There are several promising directions for detecting that foundation and intervening in its growth. Although Raza notes some of these I would have appreciated some more detail, and although I share her optimism about the potential of some of these directions, I am not as optimistic as she is about how fast we can make progress in these fields. For instance she notes both AI and intensive sequencing of blood samples to detect even a handful of cancer cells floating around, but there are a lot of fundamental statistical sampling challenges in doing this; detecting a few cancer cells in many liters of blood is like trying to find a needle in a haystack of needles. AI technology for cancer is much hyped and little substantiated, and the cases where it works well involve diagnostic applications like pathology image analysis rather than early detection. There are also some out-of-the-box approaches that Raza notes; one particularly amusing experiment involves ‘yelling’ at a cancer, essentially making a mass of cells vibrate using ultrasound and looking at the cells that are shed.
Personally I also think that looking into ancient Indian and Chinese medicine – the discovery of a cure for malaria from the latter won a Nobel Prize a few years ago – can be very promising, since these systems have intrinsically focused on a holistic and emergent rather than a reductionist view of disease for centuries (the problem with these systems is that the data is of uncertain quality and hard to get hold of). I am also very excited about the potential of wearable and continuous monitoring technology embedded in our houses and on our person. We are already seeing the benefits of watches and mobile phones monitoring basic signs of health, and I think it’s not going to be too long before we see things like smart toilets or nano-sensing pills that monitor more sophisticated measures of health.
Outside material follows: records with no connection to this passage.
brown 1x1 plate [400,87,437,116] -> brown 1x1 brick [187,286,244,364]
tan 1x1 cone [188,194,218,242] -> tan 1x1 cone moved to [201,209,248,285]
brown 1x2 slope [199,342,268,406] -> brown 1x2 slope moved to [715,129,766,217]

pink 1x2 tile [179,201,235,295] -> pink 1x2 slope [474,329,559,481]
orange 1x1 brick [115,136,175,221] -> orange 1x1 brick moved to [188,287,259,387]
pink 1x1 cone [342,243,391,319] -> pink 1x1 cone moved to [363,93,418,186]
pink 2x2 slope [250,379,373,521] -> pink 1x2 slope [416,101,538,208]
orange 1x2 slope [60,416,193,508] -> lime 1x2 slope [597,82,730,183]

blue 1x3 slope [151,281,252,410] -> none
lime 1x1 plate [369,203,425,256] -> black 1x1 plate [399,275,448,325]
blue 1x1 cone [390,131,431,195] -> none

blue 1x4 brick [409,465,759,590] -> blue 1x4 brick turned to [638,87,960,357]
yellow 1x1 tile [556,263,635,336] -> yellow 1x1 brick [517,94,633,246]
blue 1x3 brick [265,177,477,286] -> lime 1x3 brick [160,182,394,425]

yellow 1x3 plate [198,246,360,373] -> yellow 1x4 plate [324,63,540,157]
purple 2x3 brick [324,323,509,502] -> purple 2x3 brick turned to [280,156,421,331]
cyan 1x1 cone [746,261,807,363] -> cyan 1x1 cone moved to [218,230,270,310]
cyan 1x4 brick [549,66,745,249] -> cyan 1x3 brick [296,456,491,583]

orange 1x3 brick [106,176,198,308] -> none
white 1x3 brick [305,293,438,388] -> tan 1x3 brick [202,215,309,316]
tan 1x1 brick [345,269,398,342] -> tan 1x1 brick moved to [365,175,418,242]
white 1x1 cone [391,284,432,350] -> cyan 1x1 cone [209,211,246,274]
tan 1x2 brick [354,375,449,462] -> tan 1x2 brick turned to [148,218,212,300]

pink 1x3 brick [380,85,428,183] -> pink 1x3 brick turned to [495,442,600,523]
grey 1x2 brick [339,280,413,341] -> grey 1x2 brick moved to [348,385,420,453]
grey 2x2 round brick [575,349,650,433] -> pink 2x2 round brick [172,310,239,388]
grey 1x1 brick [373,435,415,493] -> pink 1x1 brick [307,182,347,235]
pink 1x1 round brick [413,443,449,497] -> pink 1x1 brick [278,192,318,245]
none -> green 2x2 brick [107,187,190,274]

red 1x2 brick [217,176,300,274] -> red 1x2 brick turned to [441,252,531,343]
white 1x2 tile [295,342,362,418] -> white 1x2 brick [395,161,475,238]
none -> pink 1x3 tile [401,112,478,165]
Whatever the merits and timelines of these approaches, the overwhelmingly important, urgent message in Raza’s book is that we need to focus on detection and prevention with the same fervor that we continue to investigate drugs against mutated proteins and mouse models. Doctors, scientists, the FDA, the NIH, patients and politicians all need to change the conversation from treatment at a later stage to detection at an earlier one and need to read this book. Cancer is a disease which in some sense we carry with us all the time, emerging as it does from holistic, natural processes of division and growth. As Dr. Raza so effectively, poignantly and eloquently describes in this volume, only a holistic, natural approach can help us conquer this emperor of all maladies. In the words of President Kennedy, let us begin.